### WHAT IS REQUIRED
Exact transcription of the data below is required, without the images.

═══ DATASET CONTENT ═══

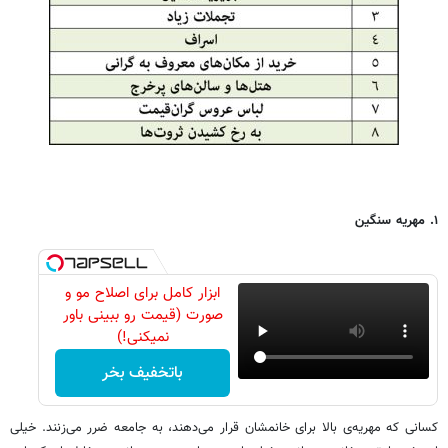
۱. مهریه سنگین
ابزار کامل برای اصلاح مو و
صورت (قیمت رو ببینی باور
نمیکنی!)
باتخفیف بخر
کسانی که مهریه‌ی بالا برای خانمشان قرار می‌دهند، به جامعه ضرر می‌زنند. خیلی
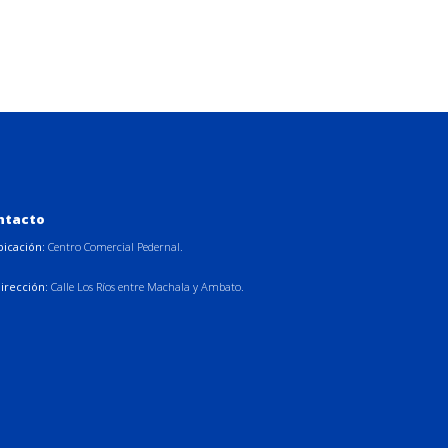
ntacto
bicación:
Centro Comercial Pedernal.
irección:
Calle Los Ríos entre Machala y Ambato.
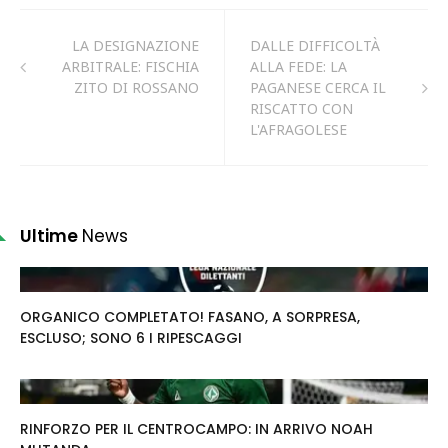
LA DESIGNAZIONE
DALLE DIFFICOLTÀ
ARBITRALE: FISCHIA
ALLA FEDE: LA
ZITO DI ROSSANO
PAGANESE CERCA IL
RISCATTO CON
L'AFRAGOLESE
Ultime
News
ORGANICO COMPLETATO! FASANO, A SORPRESA,
ESCLUSO; SONO 6 I RIPESCAGGI
RINFORZO PER IL CENTROCAMPO: IN ARRIVO NOAH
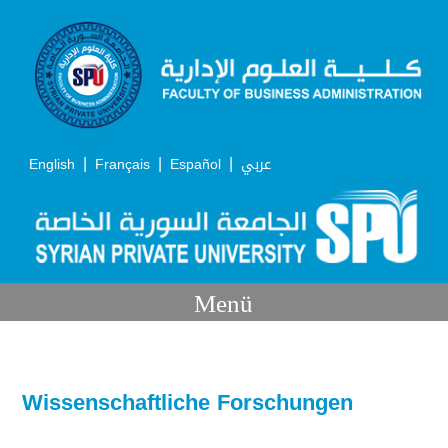
|
|
|
English
Français
Español
عربي
Menü
Wissenschaftliche Forschungen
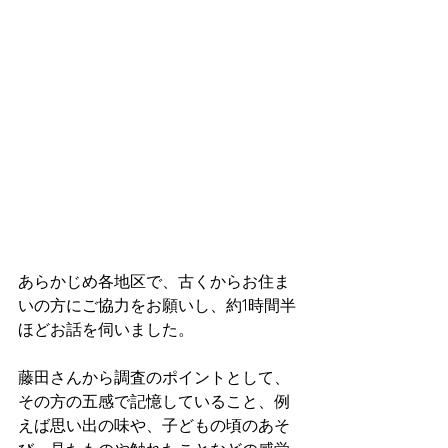
あらかじめ各地区で、古くからお住ま
いの方にご協力をお願いし、約1時間半
ほどお話を伺いました。
藤田さんから調査のポイントとして、
その方の五感で記憶していること、例
えば思い出の味や、子どもの頃のあそ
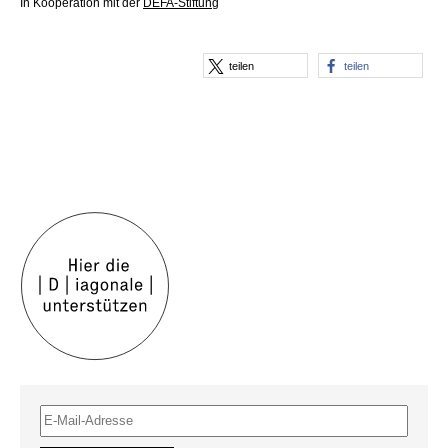
In Kooperation mit der
DEFA-Stiftung
teilen
teilen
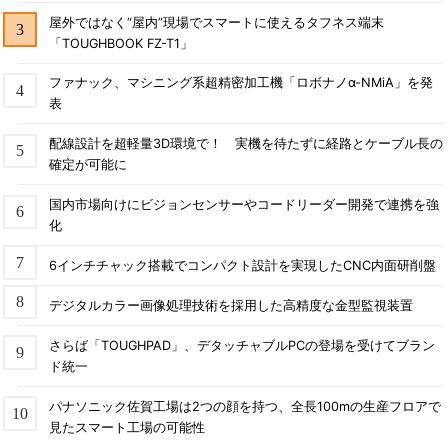
屋外ではなく“屋内”現場でスマートに使えるタフネス端末
「TOUGHBOOK FZ-T1」
ファナック、マシニング系超精密加工機「ロボナノα-NMiA」を発
表
配線設計を超軽量3D環境で！ 実機を待たずに経路とケーブル長の
確定が可能に
国内市場向けにビジョンセンサーやコードリーダー開発で連携を強
化
6インチチャック搭載でコンパクト設計を実現したCNC内面研削盤
デジタルカラー画像処理技術を採用した高精度な金型監視装置
さらば「TOUGHPAD」、デタッチャブルPCの登場を受けてブラン
ド統一
パナソニック佐賀工場は2つの顔を持つ、全長100mの生産フロアで
見たスマート工場の可能性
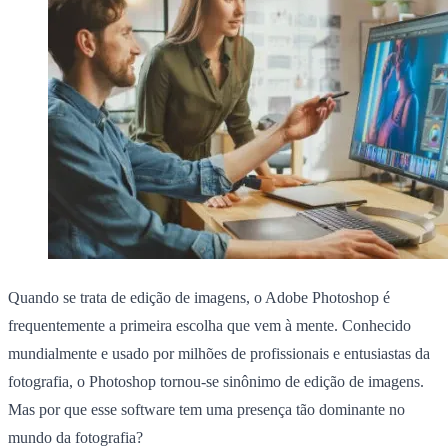
Quando se trata de edição de imagens, o Adobe Photoshop é
frequentemente a primeira escolha que vem à mente. Conhecido
mundialmente e usado por milhões de profissionais e entusiastas da
fotografia, o Photoshop tornou-se sinônimo de edição de imagens.
Mas por que esse software tem uma presença tão dominante no
mundo da fotografia?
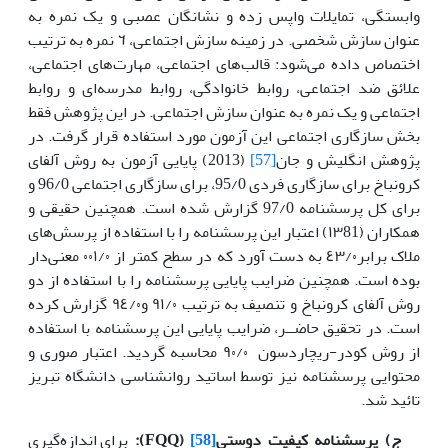
وابستگی‌، تمایلات واپس‌ زده و نشانگان عصبی‌ و یک‌ نمره به‌
عنوان سازش شخصی‌. در زمینه‌ سازش اجتماعی‌، ٦ نمره به‌ ترتیب‌
اختصاص داده می‌شود: قالب‌های اجتماعی‌، مهارت‌های اجتماعی‌،
علائق‌ ضد اجتماعی‌، روابط‌ خانوادگی‌، روابط‌ مدرسه‌ای و روابط‌
اجتماعی‌ و یک‌ نمره به‌ عنوان سازش اجتماعی‌. در این پژوهش فقط
بخش سازگاری اجتماعی این آزمون مورد استفاده قرار گرفت. در
پژوهش انگلیش و جان
[57]
(2013) پایایی آزمون به روش آلفای
کرونباخ برای سازگاری فردی 95/0، برای سازگاری اجتماعی 96/0 و
برای کل پرسشنامه 97/0 گزارش شده است. همچنین حقیقی و
همکاران (١٣81) اعتبار این‌ پرسشنامه‌ را با استفاده از پرسش‌های
ملاک برابر٤٣/٠ به دست‌ آورد که‌ در سطح‌ کمتر از ٠٠١/٠ معنی‌دار
بوده است‌. همچنین‌ ضرایب‌ پایایی‌ پرسشنامه‌ را با استفاده از دو
روش آلفای کرونباخ و تنصیف‌ به ترتیب‌ ٩١/٠ و٩٤/٠ گزارش کرده
است‌. در تحقیق‌ حاضــر، ضرایب‌ پایایی‌ این‌ پرسشنامه‌ با استفاده
از روش کودر-ریچاردسون ‌ ٩٠/٠ محاسبه‌ گردید. اعتبار صوری و
محتوایی پرسشنامه نیز توسط اساتید روانشناسی دانشگاه تبریز
تائید شد.
ج) پرسشنامه کیفیت دوستی
[58]
(
FQQ
):
برای اندازه‌گیری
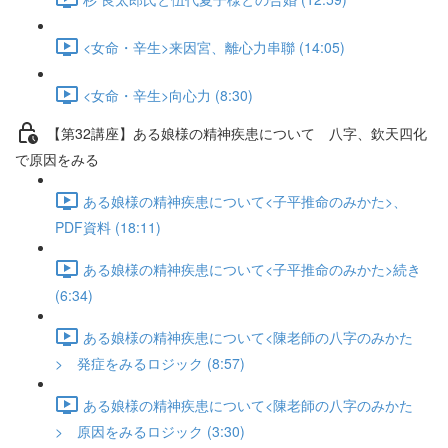
<女命・辛生>来因宮、離心力串聯 (14:05)
<女命・辛生>向心力 (8:30)
【第32講座】ある娘様の精神疾患について 八字、欽天四化
で原因をみる
ある娘様の精神疾患について<子平推命のみかた>、
PDF資料 (18:11)
ある娘様の精神疾患について<子平推命のみかた>続き
(6:34)
ある娘様の精神疾患について<陳老師の八字のみかた
> 発症をみるロジック (8:57)
ある娘様の精神疾患について<陳老師の八字のみかた
> 原因をみるロジック (3:30)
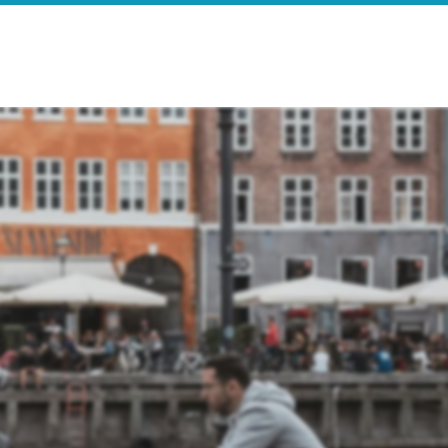
e
Search Results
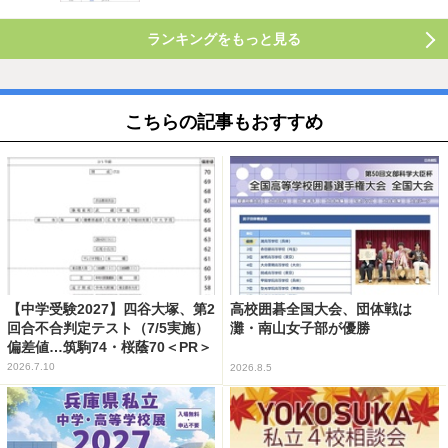
ランキングをもっと見る
こちらの記事もおすすめ
【中学受験2027】四谷大塚、第2
高校囲碁全国大会、団体戦は
回合不合判定テスト（7/5実施）
灘・南山女子部が優勝
偏差値…筑駒74・桜蔭70＜PR＞
2026.7.10
2026.8.5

═══

### SOLUTION TO THE EXERCISE
۱. مهریه سنگین
ابزار کامل برای اصلاح مو و
صورت (قیمت رو ببینی باور
نمیکنی!)
باتخفیف بخر
کسانی که مهریه‌ی بالا برای خانمشان قرار می‌دهند، به جامعه ضرر می‌زنند. خیلی
ntacto
bicación:
Centro Comercial Pedernal.
irección:
Calle Los Ríos entre Machala y Ambato.
LA DESIGNAZIONE
DALLE DIFFICOLTÀ
ARBITRALE: FISCHIA
ALLA FEDE: LA
ZITO DI ROSSANO
PAGANESE CERCA IL
RISCATTO CON
L'AFRAGOLESE
Ultime
News
ORGANICO COMPLETATO! FASANO, A SORPRESA,
ESCLUSO; SONO 6 I RIPESCAGGI
RINFORZO PER IL CENTROCAMPO: IN ARRIVO NOAH
|
|
|
English
Français
Español
عربي
Menü
Wissenschaftliche Forschungen
あらかじめ各地区で、古くからお住ま
いの方にご協力をお願いし、約1時間半
ほどお話を伺いました。
藤田さんから調査のポイントとして、
その方の五感で記憶していること、例
えば思い出の味や、子どもの頃のあそ
In Kooperation mit der
DEFA-Stiftung
teilen
teilen
屋外ではなく“屋内”現場でスマートに使えるタフネス端末
「TOUGHBOOK FZ-T1」
ファナック、マシニング系超精密加工機「ロボナノα-NMiA」を発
表
配線設計を超軽量3D環境で！ 実機を待たずに経路とケーブル長の
確定が可能に
国内市場向けにビジョンセンサーやコードリーダー開発で連携を強
化
6インチチャック搭載でコンパクト設計を実現したCNC内面研削盤
デジタルカラー画像処理技術を採用した高精度な金型監視装置
さらば「TOUGHPAD」、デタッチャブルPCの登場を受けてブラン
ド統一
パナソニック佐賀工場は2つの顔を持つ、全長100mの生産フロアで
見たスマート工場の可能性
Quando se trata de edição de imagens, o Adobe Photoshop é
frequentemente a primeira escolha que vem à mente. Conhecido
mundialmente e usado por milhões de profissionais e entusiastas da
fotografia, o Photoshop tornou-se sinônimo de edição de imagens.
Mas por que esse software tem uma presença tão dominante no
mundo da fotografia?
وابستگی‌، تمایلات واپس‌ زده و نشانگان عصبی‌ و یک‌ نمره به‌
عنوان سازش شخصی‌. در زمینه‌ سازش اجتماعی‌، ٦ نمره به‌ ترتیب‌
اختصاص داده می‌شود: قالب‌های اجتماعی‌، مهارت‌های اجتماعی‌،
علائق‌ ضد اجتماعی‌، روابط‌ خانوادگی‌، روابط‌ مدرسه‌ای و روابط‌
اجتماعی‌ و یک‌ نمره به‌ عنوان سازش اجتماعی‌. در این پژوهش فقط
بخش سازگاری اجتماعی این آزمون مورد استفاده قرار گرفت. در
پژوهش انگلیش و جان
[57]
(2013) پایایی آزمون به روش آلفای
کرونباخ برای سازگاری فردی 95/0، برای سازگاری اجتماعی 96/0 و
برای کل پرسشنامه 97/0 گزارش شده است. همچنین حقیقی و
همکاران (١٣81) اعتبار این‌ پرسشنامه‌ را با استفاده از پرسش‌های
ملاک برابر٤٣/٠ به دست‌ آورد که‌ در سطح‌ کمتر از ٠٠١/٠ معنی‌دار
بوده است‌. همچنین‌ ضرایب‌ پایایی‌ پرسشنامه‌ را با استفاده از دو
روش آلفای کرونباخ و تنصیف‌ به ترتیب‌ ٩١/٠ و٩٤/٠ گزارش کرده
است‌. در تحقیق‌ حاضــر، ضرایب‌ پایایی‌ این‌ پرسشنامه‌ با استفاده
از روش کودر-ریچاردسون ‌ ٩٠/٠ محاسبه‌ گردید. اعتبار صوری و
محتوایی پرسشنامه نیز توسط اساتید روانشناسی دانشگاه تبریز
تائید شد.
ج) پرسشنامه کیفیت دوستی
[58]
(
FQQ
):
برای اندازه‌گیری
<女命・辛生>来因宮、離心力串聯 (14:05)
<女命・辛生>向心力 (8:30)
【第32講座】ある娘様の精神疾患について 八字、欽天四化
で原因をみる
ある娘様の精神疾患について<子平推命のみかた>、
PDF資料 (18:11)
ある娘様の精神疾患について<子平推命のみかた>続き
(6:34)
ある娘様の精神疾患について<陳老師の八字のみかた
> 発症をみるロジック (8:57)
ある娘様の精神疾患について<陳老師の八字のみかた
> 原因をみるロジック (3:30)
e
Search Results
ランキングをもっと見る
こちらの記事もおすすめ
【中学受験2027】四谷大塚、第2
高校囲碁全国大会、団体戦は
回合不合判定テスト（7/5実施）
灘・南山女子部が優勝
偏差値…筑駒74・桜蔭70＜PR＞
2026.7.10
2026.8.5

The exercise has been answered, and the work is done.